The problem:
The complete set of records below must be repeated precisely as given.

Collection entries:
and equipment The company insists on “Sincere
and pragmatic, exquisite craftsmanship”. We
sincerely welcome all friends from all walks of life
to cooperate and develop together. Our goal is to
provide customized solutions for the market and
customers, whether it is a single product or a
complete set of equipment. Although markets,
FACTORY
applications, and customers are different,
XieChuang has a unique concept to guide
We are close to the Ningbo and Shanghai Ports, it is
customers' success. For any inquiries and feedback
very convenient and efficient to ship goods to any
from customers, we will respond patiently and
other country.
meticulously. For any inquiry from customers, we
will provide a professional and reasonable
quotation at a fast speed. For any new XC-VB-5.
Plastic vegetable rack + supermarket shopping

Exercise result:
and equipment The company insists on “Sincere
and pragmatic, exquisite craftsmanship”. We
sincerely welcome all friends from all walks of life
to cooperate and develop together. Our goal is to
provide customized solutions for the market and
customers, whether it is a single product or a
complete set of equipment. Although markets,
FACTORY
applications, and customers are different,
XieChuang has a unique concept to guide
We are close to the Ningbo and Shanghai Ports, it is
customers' success. For any inquiries and feedback
very convenient and efficient to ship goods to any
from customers, we will respond patiently and
other country.
meticulously. For any inquiry from customers, we
will provide a professional and reasonable
quotation at a fast speed. For any new XC-VB-5.
Plastic vegetable rack + supermarket shopping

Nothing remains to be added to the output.